The pending debate on Beacon Hill mirrors movement around the country toward tighter restrictions. Vice President Joe Biden met last week with groups from both sides of the gun-control issue — including victims’ organizations and the National Rifle Association — to craft President Obama’s response to the Newtown shooting.
“The president and I are determined to take action. This is not an exercise in photo opportunities,” Biden said.
Although Patrick has said he supports tougher gun laws, a spokeswoman would not say whether he plans to make the issue an important part of his State of the State address Wednesday.
The governor, however, “is encouraged by the growing consensus among legislators and stakeholders that we need comprehensive strategies, and we need them now,” said Chelsie Ouellette, his deputy press secretary.

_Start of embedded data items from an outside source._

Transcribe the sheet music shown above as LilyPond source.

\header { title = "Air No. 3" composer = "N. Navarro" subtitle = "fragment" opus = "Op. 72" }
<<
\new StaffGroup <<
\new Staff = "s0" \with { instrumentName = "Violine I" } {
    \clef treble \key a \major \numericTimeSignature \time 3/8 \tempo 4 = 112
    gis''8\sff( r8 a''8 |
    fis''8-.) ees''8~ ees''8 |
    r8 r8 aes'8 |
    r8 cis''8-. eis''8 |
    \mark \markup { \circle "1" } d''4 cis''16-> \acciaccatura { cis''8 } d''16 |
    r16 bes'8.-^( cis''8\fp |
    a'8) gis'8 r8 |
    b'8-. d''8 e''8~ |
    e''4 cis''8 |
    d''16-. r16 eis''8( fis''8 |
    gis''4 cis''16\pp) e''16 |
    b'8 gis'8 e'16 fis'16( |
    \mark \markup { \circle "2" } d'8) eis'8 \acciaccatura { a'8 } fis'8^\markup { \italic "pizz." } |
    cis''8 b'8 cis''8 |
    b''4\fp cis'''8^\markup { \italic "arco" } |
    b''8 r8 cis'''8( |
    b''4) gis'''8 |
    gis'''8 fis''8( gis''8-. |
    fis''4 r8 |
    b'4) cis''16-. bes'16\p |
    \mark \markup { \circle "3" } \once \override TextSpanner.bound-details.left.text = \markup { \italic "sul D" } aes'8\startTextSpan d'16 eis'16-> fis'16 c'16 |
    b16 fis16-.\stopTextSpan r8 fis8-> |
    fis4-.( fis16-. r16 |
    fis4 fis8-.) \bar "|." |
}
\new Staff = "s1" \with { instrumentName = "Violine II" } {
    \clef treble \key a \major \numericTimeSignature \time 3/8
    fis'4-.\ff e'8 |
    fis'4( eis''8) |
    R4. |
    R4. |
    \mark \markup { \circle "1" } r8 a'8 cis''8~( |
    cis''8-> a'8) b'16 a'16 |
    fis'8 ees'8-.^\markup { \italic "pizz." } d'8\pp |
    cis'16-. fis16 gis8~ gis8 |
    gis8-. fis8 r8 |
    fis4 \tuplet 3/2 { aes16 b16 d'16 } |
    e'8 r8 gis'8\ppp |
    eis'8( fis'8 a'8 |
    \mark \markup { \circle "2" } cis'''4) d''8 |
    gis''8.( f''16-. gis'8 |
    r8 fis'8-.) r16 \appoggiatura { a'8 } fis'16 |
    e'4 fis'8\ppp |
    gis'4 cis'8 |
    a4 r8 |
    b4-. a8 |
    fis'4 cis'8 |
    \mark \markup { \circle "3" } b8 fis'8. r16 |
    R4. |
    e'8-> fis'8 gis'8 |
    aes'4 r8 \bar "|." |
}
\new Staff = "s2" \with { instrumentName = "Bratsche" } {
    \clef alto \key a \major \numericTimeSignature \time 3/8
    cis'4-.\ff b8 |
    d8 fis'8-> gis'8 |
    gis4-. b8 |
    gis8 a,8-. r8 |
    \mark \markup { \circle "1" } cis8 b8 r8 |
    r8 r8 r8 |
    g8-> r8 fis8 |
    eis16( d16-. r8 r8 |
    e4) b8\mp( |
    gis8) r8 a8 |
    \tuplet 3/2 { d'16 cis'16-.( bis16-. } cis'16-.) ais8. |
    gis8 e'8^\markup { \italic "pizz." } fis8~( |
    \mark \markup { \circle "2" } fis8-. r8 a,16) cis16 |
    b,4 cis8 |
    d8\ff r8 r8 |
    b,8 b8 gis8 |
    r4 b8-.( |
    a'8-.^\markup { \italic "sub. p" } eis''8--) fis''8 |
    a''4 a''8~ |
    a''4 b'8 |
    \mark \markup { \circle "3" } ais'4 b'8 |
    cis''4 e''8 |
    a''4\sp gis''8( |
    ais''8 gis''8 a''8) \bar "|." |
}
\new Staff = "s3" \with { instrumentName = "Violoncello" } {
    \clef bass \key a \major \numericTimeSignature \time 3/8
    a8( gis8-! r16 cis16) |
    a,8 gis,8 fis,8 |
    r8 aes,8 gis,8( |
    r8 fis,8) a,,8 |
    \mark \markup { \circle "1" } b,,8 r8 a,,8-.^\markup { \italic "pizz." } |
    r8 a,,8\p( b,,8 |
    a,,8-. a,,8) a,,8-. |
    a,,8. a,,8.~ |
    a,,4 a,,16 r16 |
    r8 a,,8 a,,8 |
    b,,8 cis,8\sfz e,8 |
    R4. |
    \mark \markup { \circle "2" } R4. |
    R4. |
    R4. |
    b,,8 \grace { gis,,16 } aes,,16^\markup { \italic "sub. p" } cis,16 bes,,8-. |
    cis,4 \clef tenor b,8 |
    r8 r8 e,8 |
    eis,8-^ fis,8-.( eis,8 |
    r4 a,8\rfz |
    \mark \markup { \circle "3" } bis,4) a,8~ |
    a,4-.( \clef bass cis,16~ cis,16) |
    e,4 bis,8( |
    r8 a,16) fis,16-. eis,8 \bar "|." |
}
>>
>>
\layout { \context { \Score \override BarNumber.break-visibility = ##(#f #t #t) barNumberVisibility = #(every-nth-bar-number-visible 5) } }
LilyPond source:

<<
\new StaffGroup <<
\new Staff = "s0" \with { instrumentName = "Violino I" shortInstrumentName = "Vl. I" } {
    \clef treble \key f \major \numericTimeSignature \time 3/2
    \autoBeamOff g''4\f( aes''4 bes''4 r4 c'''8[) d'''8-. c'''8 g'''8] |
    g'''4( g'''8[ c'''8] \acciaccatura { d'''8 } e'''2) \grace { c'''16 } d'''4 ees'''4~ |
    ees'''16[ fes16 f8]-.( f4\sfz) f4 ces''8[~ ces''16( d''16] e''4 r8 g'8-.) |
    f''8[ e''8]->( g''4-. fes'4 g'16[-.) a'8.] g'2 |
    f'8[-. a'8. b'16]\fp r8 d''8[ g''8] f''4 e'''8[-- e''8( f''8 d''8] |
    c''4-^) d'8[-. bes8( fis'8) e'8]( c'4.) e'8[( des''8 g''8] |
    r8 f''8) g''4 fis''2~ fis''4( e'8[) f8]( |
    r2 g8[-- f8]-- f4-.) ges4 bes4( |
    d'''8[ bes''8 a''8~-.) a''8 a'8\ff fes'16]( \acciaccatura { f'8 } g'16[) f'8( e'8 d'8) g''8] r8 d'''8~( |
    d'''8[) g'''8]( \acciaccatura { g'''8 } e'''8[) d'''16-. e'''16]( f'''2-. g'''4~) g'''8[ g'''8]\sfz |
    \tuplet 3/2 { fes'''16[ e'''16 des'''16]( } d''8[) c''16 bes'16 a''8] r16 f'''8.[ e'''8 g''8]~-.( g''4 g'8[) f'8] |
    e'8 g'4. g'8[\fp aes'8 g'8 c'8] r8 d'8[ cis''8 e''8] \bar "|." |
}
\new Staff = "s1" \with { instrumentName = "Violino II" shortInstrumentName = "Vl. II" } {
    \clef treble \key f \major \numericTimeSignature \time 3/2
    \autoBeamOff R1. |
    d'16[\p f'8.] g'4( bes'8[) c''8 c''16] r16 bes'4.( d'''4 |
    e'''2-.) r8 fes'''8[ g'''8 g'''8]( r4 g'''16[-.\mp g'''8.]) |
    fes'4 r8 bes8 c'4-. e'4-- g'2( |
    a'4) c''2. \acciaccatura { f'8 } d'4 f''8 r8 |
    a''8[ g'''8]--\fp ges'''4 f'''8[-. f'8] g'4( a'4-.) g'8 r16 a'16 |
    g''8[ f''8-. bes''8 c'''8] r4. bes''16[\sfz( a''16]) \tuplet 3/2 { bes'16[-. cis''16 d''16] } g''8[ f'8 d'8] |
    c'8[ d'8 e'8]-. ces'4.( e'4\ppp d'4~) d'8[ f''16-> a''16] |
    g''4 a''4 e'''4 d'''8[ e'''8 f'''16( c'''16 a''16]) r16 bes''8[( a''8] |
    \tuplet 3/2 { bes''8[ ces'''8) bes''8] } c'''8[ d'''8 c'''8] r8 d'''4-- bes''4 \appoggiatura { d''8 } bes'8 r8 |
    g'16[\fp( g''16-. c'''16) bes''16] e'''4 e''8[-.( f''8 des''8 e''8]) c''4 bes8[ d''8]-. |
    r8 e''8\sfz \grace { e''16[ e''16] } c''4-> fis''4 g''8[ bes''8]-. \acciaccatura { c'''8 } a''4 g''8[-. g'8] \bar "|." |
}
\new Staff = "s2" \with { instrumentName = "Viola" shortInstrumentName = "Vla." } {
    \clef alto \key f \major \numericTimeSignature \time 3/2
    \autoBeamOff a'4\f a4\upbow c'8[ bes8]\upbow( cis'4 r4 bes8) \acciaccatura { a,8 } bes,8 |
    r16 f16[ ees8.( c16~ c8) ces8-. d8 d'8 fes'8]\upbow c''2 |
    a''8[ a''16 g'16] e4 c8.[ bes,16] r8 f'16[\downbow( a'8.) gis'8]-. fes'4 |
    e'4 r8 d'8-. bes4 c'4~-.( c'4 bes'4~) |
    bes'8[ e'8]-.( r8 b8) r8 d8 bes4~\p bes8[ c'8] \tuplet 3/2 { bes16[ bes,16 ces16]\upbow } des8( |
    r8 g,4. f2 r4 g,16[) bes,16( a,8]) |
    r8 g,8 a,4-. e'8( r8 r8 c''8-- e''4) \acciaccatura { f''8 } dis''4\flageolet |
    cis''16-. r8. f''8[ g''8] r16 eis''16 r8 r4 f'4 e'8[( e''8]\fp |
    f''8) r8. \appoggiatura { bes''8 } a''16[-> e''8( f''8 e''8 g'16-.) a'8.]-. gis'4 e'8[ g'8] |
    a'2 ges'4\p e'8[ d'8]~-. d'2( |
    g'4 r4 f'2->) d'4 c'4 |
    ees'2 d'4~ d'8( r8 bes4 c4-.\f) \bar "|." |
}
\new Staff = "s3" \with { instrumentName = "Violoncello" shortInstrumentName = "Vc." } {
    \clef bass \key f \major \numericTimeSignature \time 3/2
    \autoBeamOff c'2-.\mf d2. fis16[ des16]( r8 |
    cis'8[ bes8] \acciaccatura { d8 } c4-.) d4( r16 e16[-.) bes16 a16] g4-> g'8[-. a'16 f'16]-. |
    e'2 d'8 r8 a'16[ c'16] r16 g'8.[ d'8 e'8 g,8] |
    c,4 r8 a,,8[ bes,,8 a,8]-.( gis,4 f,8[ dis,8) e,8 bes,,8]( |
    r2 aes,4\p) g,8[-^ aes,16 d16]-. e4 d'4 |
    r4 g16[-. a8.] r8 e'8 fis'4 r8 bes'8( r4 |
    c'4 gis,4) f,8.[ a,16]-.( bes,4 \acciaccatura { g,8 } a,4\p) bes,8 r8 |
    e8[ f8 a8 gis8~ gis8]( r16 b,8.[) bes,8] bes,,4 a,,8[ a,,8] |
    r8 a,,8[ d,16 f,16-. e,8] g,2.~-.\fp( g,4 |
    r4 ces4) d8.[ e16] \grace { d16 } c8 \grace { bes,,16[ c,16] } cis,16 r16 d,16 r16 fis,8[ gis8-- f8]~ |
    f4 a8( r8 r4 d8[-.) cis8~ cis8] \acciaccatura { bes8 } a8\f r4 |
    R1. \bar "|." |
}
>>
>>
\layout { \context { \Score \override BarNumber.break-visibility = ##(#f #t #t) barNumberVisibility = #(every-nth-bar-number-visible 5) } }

In Albany, N.Y., the call for stricter gun control was loud and firm. Cuomo used his State of the State address Wednesday to propose the country’s toughest restrictions on guns, particularly on assault weapons similar to the one used by Adam Lanza, the 20-year-old Newtown gunman.
“Forget the extremists — it’s simple,” Cuomo said to sustained applause. “No one hunts with an assault rifle. No one needs 10 bullets to kill a deer. End the madness now.”
In California, broader restrictions on assault weapons and ammunition have been proposed.
In Michigan, Governor Rick Snyder vetoed a bill that would have allowed concealed weapons in schools and day-care centers.
And a large coalition of mayors, including Thomas M. Menino in Boston and Michael R. Bloomberg in New York, is pressing for tough, new laws.
In Arizona, former congresswoman Gabrielle Giffords, who was wounded in a mass shooting in Tucson in 2011, has created a political action committee designed to curb gun violence.